AAV vector production
All AAV8 vectors were produced by triple plasmid transfection of HEK293 cells as previously described60. Briefly, 10-layer cell stacks (Corning, Cat. No. 3270) were seeded with 3 × 108 HEK293 cells. PEI-based transfections were carried out when the cell confluence reached 75 ~ 90%. The plasmids were used at a ratio of 2:1:1. The PEI-Max/DNA ratio was maintained at 2:1 (w/w). For each cell mixture, the plasmids and PEI-Max were mixed, vortexed and incubated for 15 min at RT before being added to 1 liter of serum-free DMEM (SFM). The PEI-Max/DNA mixture was added to the stack in place of the culture medium, and it was then incubated at 37 °C with 5% CO2. Then, 500 mL of SFM was added at 72 h after transfection, and the mixture was incubated for an additional 48 h. The virus was subsequently harvested and purified via iodixanol gradient ultracentrifugation. Digital droplet polymerase chain reaction (ddPCR) was used to measure the genome titer (GC/mL) of the AAV8 vector, with the forward primers, reverse primers, and probes (Supplementary Data 2). All vectors used in this study passed the endotoxin assay via a QCL-1000 Chromogenic LAL Test Kit (Cambrex, East Rutherford, NJ).
Animals
Rd12 mice were obtained from the Jackson Laboratory (Bar Harbor). WT C57BL/6 J mice were obtained from Chengdu Dossy Experimental Animals Co., Ltd. (Chengdu, China). The animals were maintained under a 12 h light/dark cycle with unrestricted access to food and water at the temperature around 20–24 °C with 40–60% humidity. In this study, the mice were anesthetized intraperitoneally with xylazine (12 mg/kg) and ketamine (80 mg/kg) unless otherwise stated. The pupils were dilated with an eye drop that included 0.5% tropicamide and 0.5% phenylephrine hydrochloride. The Institutional Animal Care and Concern Committee of West China Hospital Sichuan University gave its approval for the animal experiments, and the committee’s rules were followed when caring for the animals.
Subretinal injection
At the age of two weeks, subretinal injections were performed on the mice under a stereomicroscope (Leica). A 31-gauge needle was used to create a limbal hole after isoflurane inhalation anesthesia and pupil dilatation. The subretinal space was targeted by a blunt 33-gauge needle (Hamilton Co., Cat. No. 80011&780305) inserted through the hole without lens damage. Each eye of a mouse was injected with 1 μL of scAAV8 in three doses (1 × 108 GC/eye, 3 × 108 GC/eye and 1 × 109 GC/eye). Immediately after injection, the fundus was observed via fundus imaging microscopy (Micron IV, Phoenix Research Labs). Successful injections were those that created subretinal blebs but no significant vitreous hemorrhage or subretinal bleeding. Following fundus observation, the cornea was treated with ofloxacin eye ointment.
Electroretinogram (ERG)

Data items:

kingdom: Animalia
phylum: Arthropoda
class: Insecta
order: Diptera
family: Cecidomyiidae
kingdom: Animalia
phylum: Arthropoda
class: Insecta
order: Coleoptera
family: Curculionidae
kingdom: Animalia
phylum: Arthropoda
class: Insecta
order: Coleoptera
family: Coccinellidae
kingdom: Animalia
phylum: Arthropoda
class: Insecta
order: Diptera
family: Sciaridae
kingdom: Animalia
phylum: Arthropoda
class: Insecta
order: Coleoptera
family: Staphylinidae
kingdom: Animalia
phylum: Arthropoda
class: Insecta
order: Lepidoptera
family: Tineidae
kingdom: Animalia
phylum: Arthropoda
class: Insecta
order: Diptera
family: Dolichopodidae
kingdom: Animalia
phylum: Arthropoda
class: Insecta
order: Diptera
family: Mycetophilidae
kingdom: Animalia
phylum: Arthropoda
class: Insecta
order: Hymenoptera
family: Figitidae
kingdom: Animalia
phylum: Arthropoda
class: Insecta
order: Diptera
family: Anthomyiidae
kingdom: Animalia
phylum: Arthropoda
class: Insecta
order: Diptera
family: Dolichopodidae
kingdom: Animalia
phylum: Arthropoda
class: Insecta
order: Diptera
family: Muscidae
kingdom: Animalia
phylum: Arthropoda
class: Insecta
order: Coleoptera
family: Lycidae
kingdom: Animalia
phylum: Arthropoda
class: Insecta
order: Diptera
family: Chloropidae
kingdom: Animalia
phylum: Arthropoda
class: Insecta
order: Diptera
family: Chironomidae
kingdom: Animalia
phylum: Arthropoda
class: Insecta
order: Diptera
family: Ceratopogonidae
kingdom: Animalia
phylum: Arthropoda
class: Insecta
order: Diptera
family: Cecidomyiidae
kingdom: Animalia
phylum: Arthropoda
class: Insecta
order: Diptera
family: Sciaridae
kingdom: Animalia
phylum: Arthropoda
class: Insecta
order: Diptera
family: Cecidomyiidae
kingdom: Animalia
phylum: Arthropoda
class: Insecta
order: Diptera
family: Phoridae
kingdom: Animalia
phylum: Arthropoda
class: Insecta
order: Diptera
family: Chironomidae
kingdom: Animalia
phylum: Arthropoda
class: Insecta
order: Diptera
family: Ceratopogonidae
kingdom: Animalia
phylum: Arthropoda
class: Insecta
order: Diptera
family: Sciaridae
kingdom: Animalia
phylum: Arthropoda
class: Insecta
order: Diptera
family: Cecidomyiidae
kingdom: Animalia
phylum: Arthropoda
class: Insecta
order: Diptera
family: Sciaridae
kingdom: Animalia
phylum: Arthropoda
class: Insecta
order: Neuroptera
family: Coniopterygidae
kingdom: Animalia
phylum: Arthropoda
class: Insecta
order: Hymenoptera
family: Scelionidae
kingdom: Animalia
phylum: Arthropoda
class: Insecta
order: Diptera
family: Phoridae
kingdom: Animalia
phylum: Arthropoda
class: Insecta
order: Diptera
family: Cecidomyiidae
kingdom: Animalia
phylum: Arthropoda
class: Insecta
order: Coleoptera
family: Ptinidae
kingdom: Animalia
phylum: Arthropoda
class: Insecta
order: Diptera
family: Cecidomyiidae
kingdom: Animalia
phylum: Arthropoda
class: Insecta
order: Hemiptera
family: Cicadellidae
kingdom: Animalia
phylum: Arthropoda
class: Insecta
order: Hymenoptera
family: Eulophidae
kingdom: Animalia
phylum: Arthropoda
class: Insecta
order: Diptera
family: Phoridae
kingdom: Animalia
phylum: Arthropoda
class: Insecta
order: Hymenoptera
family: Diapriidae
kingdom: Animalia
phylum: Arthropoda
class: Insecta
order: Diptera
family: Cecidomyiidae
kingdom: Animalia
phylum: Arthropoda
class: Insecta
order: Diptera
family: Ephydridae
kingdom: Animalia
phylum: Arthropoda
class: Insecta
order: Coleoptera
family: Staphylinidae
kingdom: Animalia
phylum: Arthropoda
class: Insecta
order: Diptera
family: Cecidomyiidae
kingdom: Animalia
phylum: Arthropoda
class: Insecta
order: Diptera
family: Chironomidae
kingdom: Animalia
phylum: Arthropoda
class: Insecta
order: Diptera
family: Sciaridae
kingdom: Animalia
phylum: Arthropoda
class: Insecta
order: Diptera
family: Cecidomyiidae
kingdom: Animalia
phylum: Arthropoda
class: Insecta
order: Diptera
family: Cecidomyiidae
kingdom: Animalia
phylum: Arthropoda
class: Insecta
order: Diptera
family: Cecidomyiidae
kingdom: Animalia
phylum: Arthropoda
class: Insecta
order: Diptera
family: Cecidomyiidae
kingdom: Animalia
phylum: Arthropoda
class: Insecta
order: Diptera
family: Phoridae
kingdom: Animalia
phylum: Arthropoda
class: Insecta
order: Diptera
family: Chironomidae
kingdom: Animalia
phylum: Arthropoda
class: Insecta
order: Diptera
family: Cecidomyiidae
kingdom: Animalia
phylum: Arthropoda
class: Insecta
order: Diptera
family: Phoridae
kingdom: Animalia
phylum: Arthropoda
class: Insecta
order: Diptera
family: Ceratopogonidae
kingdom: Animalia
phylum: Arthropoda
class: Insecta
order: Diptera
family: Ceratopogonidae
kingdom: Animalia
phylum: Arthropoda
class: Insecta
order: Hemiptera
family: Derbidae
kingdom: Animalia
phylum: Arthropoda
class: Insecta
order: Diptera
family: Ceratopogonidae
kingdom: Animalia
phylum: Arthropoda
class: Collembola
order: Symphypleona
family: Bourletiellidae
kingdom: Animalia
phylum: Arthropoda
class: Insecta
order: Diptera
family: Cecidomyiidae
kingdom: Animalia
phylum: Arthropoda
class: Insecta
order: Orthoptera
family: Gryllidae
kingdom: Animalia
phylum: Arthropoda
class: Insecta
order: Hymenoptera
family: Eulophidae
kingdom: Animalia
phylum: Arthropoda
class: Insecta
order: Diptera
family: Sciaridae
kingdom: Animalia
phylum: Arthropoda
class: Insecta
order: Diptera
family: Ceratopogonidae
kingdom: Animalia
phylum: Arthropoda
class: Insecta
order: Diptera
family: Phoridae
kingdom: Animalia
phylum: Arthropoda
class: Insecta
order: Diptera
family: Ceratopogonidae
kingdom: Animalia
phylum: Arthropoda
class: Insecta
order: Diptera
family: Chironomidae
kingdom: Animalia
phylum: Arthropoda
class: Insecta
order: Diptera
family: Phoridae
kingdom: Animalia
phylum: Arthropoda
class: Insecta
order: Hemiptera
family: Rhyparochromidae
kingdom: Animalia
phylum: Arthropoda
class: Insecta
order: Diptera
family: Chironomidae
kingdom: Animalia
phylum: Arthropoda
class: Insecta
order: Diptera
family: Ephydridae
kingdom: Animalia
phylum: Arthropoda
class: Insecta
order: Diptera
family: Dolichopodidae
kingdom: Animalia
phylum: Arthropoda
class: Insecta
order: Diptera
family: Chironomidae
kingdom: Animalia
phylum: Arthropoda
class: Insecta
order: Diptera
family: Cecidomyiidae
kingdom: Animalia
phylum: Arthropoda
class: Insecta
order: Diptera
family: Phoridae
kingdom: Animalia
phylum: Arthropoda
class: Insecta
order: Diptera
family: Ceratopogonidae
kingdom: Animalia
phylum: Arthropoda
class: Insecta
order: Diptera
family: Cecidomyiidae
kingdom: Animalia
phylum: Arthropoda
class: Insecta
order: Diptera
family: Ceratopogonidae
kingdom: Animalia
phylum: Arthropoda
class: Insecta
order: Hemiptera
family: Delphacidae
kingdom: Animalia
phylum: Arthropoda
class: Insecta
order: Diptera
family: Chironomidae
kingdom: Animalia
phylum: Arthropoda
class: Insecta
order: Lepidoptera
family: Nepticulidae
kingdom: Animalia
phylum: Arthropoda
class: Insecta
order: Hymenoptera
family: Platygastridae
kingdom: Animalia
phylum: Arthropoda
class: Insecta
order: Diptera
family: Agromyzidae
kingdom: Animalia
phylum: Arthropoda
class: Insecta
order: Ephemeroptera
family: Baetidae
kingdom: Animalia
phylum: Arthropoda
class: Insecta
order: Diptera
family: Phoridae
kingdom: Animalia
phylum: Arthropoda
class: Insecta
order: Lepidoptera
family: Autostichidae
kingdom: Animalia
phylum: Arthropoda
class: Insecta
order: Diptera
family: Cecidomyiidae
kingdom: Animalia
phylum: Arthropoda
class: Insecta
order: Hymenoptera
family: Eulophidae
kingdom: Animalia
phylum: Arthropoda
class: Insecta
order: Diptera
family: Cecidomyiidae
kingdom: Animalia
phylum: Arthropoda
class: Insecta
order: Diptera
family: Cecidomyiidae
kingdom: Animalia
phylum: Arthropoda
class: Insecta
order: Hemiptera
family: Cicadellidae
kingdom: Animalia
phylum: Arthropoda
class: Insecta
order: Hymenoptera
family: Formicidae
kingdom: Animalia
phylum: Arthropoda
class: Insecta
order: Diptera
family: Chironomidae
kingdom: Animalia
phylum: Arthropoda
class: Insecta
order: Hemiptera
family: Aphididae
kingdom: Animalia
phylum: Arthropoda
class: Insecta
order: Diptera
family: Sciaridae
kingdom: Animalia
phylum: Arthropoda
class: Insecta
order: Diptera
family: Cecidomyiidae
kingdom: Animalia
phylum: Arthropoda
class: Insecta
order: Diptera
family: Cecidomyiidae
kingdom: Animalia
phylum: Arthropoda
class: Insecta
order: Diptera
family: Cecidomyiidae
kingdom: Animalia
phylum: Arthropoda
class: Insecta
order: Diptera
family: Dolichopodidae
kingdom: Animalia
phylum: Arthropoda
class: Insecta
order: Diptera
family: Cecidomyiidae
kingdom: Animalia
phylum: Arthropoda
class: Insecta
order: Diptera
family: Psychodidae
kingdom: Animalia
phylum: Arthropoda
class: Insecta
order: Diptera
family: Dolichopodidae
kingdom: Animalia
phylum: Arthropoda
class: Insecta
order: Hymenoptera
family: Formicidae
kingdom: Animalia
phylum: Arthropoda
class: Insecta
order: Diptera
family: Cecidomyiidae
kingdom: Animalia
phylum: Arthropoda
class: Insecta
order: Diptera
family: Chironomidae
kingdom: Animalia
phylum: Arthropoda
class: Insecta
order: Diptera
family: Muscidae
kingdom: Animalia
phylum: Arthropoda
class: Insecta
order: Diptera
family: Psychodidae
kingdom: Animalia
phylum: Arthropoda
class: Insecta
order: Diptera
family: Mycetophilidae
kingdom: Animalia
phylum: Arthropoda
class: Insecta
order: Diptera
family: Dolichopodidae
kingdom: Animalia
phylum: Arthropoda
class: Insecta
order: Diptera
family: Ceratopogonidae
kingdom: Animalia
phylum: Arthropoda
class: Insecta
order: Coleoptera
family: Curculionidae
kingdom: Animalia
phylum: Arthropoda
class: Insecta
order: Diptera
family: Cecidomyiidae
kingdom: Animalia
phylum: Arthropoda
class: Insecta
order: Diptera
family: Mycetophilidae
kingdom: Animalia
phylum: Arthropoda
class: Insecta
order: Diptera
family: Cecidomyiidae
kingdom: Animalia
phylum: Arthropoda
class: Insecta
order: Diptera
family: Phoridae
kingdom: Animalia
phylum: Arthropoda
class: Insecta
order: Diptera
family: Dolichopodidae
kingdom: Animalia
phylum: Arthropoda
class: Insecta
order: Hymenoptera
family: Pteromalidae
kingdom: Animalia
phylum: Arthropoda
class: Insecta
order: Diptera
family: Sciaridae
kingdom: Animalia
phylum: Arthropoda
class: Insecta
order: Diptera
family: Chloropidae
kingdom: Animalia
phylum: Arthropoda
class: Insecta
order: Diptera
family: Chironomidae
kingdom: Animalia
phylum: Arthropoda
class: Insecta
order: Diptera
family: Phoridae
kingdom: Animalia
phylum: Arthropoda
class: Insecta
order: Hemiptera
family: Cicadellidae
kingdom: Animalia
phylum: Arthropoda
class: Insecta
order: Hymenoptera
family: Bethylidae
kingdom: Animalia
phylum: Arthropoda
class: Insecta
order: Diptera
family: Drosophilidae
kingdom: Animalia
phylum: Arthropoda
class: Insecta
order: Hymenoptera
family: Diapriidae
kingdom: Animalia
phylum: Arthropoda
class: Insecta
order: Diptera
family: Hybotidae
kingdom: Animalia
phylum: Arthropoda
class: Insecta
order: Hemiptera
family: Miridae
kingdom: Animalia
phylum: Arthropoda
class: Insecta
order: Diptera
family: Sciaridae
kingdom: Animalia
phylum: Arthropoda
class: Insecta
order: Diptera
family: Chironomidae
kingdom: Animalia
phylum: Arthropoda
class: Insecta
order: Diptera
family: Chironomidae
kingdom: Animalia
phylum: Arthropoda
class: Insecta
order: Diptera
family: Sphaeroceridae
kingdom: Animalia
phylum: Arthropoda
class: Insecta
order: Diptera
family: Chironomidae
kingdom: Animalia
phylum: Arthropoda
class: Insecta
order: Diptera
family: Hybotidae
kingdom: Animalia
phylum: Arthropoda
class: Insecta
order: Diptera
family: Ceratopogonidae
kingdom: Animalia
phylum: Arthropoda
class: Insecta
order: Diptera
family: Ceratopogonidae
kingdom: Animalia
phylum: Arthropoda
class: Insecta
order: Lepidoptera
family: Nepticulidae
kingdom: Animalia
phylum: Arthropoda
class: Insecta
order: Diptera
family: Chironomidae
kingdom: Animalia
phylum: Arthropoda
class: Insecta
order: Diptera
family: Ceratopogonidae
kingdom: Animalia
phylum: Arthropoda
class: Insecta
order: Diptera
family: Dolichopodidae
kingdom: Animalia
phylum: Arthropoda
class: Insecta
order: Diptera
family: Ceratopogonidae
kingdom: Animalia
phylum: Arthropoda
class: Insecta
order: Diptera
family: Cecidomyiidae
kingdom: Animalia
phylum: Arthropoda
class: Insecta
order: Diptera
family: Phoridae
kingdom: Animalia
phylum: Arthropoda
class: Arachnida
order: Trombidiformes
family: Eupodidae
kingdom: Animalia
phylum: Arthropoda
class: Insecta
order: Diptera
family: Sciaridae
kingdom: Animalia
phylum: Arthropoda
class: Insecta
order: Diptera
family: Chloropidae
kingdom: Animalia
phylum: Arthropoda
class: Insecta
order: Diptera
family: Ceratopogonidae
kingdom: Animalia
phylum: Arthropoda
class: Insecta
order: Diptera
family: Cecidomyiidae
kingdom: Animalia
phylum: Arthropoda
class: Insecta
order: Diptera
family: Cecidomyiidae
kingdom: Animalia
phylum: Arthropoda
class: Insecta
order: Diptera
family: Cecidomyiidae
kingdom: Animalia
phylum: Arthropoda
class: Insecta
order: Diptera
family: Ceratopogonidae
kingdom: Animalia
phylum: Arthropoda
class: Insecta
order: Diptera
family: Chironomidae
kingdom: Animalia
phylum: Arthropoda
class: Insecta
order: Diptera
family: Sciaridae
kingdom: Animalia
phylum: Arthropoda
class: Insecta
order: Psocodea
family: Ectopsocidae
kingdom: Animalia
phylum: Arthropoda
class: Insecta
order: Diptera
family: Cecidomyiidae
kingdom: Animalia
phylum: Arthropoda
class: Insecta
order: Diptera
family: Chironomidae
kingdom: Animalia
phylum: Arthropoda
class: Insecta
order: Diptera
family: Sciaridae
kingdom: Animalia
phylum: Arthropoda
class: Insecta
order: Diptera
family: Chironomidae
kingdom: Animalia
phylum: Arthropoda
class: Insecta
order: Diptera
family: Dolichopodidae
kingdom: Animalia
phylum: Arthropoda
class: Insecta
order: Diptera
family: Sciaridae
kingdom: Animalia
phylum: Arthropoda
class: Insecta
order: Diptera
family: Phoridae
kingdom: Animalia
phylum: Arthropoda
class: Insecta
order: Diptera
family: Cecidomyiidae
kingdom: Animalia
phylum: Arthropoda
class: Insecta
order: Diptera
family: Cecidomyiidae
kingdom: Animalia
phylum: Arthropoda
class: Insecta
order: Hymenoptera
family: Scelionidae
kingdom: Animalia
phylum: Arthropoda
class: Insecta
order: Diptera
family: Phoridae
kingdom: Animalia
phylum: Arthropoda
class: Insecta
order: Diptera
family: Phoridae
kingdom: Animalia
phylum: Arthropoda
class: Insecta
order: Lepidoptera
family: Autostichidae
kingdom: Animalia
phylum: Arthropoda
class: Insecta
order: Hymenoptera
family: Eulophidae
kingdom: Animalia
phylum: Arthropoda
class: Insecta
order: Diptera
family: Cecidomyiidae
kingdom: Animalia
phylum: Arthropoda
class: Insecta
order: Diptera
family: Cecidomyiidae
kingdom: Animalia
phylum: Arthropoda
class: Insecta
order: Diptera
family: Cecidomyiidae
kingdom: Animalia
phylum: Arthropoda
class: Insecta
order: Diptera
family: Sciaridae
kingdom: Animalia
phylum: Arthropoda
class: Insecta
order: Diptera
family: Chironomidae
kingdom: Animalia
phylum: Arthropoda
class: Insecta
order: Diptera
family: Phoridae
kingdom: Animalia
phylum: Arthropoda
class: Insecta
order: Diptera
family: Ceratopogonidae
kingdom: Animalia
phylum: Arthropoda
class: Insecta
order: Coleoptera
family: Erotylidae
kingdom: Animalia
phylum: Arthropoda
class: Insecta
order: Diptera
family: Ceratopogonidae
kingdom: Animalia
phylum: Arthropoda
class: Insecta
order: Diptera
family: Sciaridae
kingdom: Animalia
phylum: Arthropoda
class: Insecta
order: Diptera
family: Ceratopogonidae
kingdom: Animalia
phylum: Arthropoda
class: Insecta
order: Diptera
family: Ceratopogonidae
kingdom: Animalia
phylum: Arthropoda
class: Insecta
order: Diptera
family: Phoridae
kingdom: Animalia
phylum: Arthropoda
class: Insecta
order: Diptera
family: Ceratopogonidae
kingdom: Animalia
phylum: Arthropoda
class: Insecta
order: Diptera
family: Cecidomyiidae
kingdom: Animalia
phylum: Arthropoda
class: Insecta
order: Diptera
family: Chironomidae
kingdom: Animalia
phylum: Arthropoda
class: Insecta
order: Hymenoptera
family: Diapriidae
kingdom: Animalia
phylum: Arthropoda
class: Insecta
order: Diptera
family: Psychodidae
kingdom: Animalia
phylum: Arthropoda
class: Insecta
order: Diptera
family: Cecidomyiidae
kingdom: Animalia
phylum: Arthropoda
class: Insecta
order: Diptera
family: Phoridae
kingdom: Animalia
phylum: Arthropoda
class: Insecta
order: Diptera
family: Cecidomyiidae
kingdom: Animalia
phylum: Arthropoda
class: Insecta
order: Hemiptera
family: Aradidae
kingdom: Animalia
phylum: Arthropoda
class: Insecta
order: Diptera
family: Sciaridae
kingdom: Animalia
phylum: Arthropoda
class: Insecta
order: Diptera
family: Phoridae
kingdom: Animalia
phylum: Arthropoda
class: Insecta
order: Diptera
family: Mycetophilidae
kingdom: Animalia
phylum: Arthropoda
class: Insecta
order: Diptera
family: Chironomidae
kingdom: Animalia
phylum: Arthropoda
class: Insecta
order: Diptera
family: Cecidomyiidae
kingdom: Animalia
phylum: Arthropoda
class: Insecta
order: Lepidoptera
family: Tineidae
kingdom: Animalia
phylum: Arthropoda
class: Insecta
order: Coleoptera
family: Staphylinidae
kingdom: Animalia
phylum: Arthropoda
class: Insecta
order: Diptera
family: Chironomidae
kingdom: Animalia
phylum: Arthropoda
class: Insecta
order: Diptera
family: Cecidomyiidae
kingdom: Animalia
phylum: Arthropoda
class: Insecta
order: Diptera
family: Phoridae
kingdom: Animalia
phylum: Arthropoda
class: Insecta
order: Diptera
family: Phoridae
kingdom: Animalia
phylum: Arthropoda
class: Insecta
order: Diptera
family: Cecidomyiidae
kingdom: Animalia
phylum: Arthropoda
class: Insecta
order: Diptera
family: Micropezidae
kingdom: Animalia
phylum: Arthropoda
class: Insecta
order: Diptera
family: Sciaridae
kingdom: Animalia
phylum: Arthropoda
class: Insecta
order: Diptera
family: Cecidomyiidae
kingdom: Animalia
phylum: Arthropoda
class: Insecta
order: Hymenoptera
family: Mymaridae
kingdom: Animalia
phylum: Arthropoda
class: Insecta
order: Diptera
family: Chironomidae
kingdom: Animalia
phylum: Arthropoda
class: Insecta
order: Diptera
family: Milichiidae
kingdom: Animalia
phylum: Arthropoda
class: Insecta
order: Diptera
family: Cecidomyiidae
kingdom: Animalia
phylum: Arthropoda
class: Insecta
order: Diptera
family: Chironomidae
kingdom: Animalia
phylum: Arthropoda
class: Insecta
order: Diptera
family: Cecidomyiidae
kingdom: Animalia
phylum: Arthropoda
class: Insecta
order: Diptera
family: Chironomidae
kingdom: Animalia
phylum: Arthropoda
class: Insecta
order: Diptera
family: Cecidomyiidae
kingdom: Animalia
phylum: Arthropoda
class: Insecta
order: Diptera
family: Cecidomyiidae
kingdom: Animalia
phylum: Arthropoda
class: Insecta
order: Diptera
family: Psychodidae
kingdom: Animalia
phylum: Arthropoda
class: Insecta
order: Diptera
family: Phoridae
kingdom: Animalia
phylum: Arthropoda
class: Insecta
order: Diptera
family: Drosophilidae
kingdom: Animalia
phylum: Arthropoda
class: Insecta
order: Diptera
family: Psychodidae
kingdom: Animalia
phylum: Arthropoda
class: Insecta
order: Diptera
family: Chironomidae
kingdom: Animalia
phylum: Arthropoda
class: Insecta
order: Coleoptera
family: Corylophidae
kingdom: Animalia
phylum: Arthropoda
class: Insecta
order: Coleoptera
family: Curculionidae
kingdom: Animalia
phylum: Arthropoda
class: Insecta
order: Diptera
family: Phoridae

Problem statement
Please state the age at which the mice received subretinal injections, according to the methods text.

Output below
Two weeks old.